By contrast, current techniques for making graphene yield small quantities of the material, fit only for experimental use. One common technique is called the "Scotch tape method," in which a piece of tape is used to peel graphene flakes off of a chunk of graphite, which is essentially a stack of graphene sheets. This results in micrometer-sized graphene fragments, which are placed between electrodes to make a transistor. "But if you talk about large-scale devices, you want to make macroscopic [sheets]," says Hannes Schniepp, a graphene researcher at Princeton University. For that, you need to guide the assembly of smaller graphene pieces over a large area, Schniepp says, which is exactly what the Rutgers researchers do.
The researchers start by making a suspension of graphene oxide flakes. They oxidize graphite flakes with sulphuric or nitric acid. This inserts oxygen atoms between individual graphene sheets and forces them apart, resulting in graphene oxide sheets, which are suspended in water.
The suspension is filtered through a membrane that has 25-nanometer-wide pores. Water passes through the pores, but the graphene oxide flakes, each of which is a few micrometers wide and about one nanometer thick, cover the pores. This happens in a regulated fashion, Chhowalla says. When a flake covers a pore, water is directed to its uncovered neighbors, which in turn get covered, until flakes are distributed across the entire surface. "The method allows you to deposit single layers of graphene," Chhowalla says. "[It] results in a nearly uniform film deposited on the membrane." The researchers place the film-coated side of the membrane on a substrate, such as glass or plastic, and wash away the membrane with acetone. Finally, they expose the film to a chemical called hydrazine, which converts the graphene oxide into graphene.

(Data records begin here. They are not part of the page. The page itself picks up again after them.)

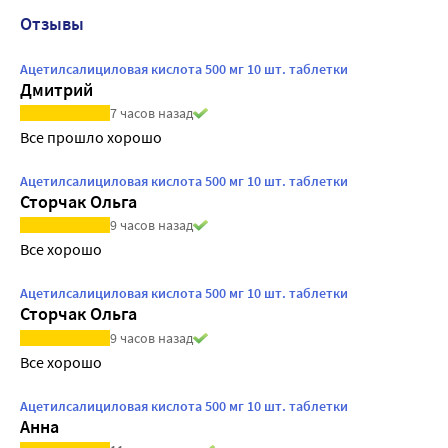
Отзывы
Ацетилсалициловая кислота 500 мг 10 шт. таблетки
Дмитрий
7 часов назад
Все прошло хорошо
Ацетилсалициловая кислота 500 мг 10 шт. таблетки
Сторчак Ольга
9 часов назад
Все хорошо
Ацетилсалициловая кислота 500 мг 10 шт. таблетки
Сторчак Ольга
9 часов назад
Все хорошо
Ацетилсалициловая кислота 500 мг 10 шт. таблетки
Анна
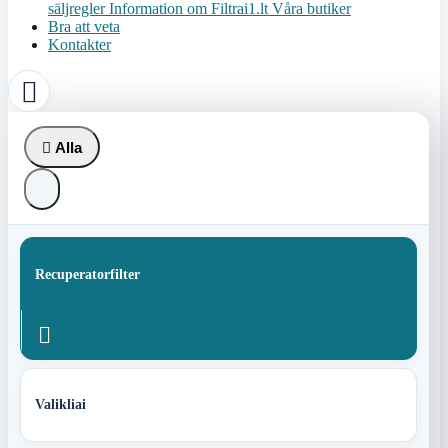
säljregler
Information om Filtrai1.lt
Våra butiker
Bra att veta
Kontakter


Alla
Recuperatorfilter

Valikliai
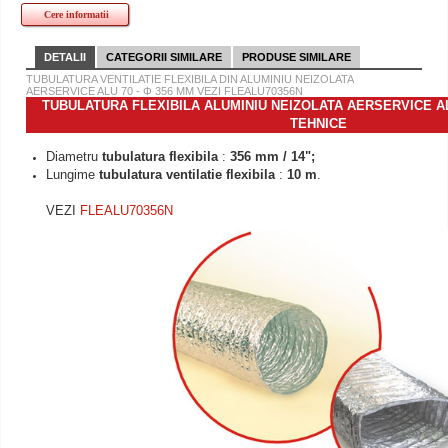
Cere informatii
DETALII
CATEGORII SIMILARE
PRODUSE SIMILARE
TUBULATURA VENTILATIE FLEXIBILA DIN ALUMINIU NEIZOLATA
AERSERVICE ALU 70 - Φ 356 MM VEZI FLEALU70356N
TUBULATURA FLEXIBILA ALUMINIU NEIZOLATA AERSERVICE ALU
TEHNICE
Diametru
tubulatura flexibila
:
356 mm / 14";
Lungime
tubulatura ventilatie flexibila
:
10 m
.
VEZI
FLEALU70356N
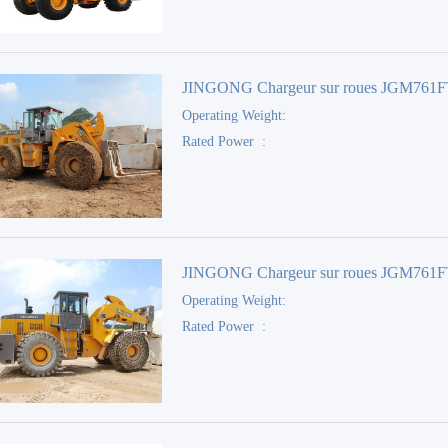
JINGONG Chargeur sur roues JGM761
Operating Weight:
Rated Power :
JINGONG Chargeur sur roues JGM761
Operating Weight:
Rated Power :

a chemistry professor at Rice University, says that this is "certainly the easiest method I've seen for making [graphene thin films] over large areas." He thinks that the process could easily be converted into a larger, commercial-scale manufacturing technique. "It's very amenable for rapid production," he says. "It's not going to take much to get these things produced ... and cover large areas."

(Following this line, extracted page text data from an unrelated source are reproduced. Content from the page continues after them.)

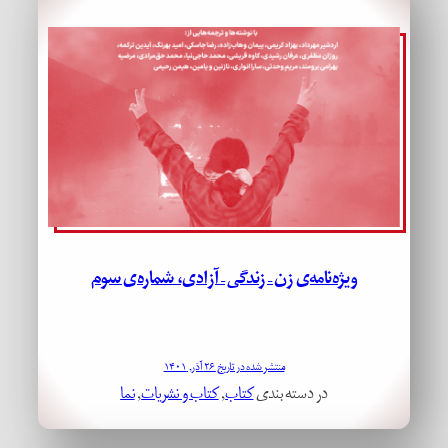
ویژه‌نامه‌ی زن – زندگی – آزادی، شماره‌ی سوم
منتشر شده در تاریخ ۲۶ آذر, ۱۴۰۱
در دسته بندی
کتاب
, 
کتاب و نشریات
, 
نما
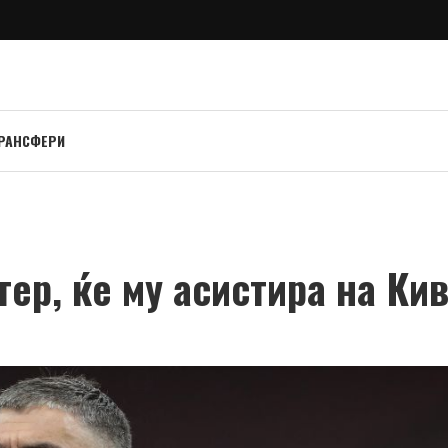
РАНСФЕРИ
тер, ќе му асистира на Ки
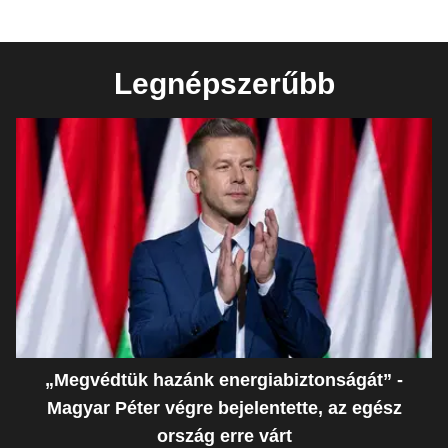
Legnépszerűbb
„Megvédtük hazánk energiabiztonságát” -
Magyar Péter végre bejelentette, az egész
ország erre várt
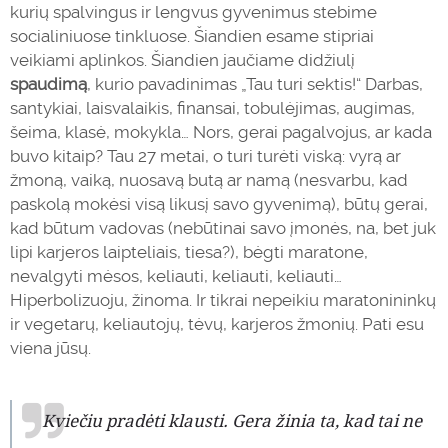
kurių spalvingus ir lengvus gyvenimus stebime
socialiniuose tinkluose. Šiandien esame stipriai
veikiami aplinkos. Šiandien jaučiame didžiulį
spaudimą
, kurio pavadinimas „Tau turi sektis!“ Darbas,
santykiai, laisvalaikis, finansai, tobulėjimas, augimas,
šeima, klasė, mokykla… Nors, gerai pagalvojus, ar kada
buvo kitaip? Tau 27 metai, o turi turėti viską: vyrą ar
žmoną, vaiką, nuosavą butą ar namą (nesvarbu, kad
paskolą mokėsi visą likusį savo gyvenimą), būtų gerai,
kad būtum vadovas (nebūtinai savo įmonės, na, bet juk
lipi karjeros laipteliais, tiesa?), bėgti maratone,
nevalgyti mėsos, keliauti, keliauti, keliauti…
Hiperbolizuoju, žinoma. Ir tikrai nepeikiu maratonininkų
ir vegetarų, keliautojų, tėvų, karjeros žmonių. Pati esu
viena jūsų.
Kviečiu pradėti klausti. Gera žinia ta, kad tai ne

Chhowalla and his colleagues control the thickness of the film by changing the suspension's volume. A volume of 20 milliliters results in a film that is mostly one to two nanometers in thickness, while an 80-milliliter suspension results in films that are mainly three to five nanometers thick. The thinner films are 95 percent transparent. The researchers have used the films as the transparent electrodes in organic solar cells. They have also made transistors by placing their films on a silicon substrate and depositing gold electrodes on them.
The graphene films need a lot more work. Right now, the transistors do not carry as much current as those made from individual graphene flakes, which, the researchers speculate, is because of overlapping flakes in their films. For high-quality transistors, they will need to make single-layer graphene films with no overlap. They also need to improve the conductivity of their film: indium tin oxide is still hundreds of times more conductive. Organic solar cells with indium tin oxide electrodes are between 3 percent and 5 percent efficient. "With graphene thin-film electrodes, we get 0.1 percent," Chhowalla says, "but these are proof-of-concept devices and of course will improve with time."
Tour believes that the film holds more promise for organic solar cells than for transistors. Many researchers are also studying carbon nanotube films as a way to replace indium tin oxide coatings on solar cells. But Tour says that graphene would be "possibly easier than using carbon nanotubes because of the greater availability of the material." The industry might also find it easier to adopt graphene because of the concerns that some people have about the effects of carbon nanotubes on the environment.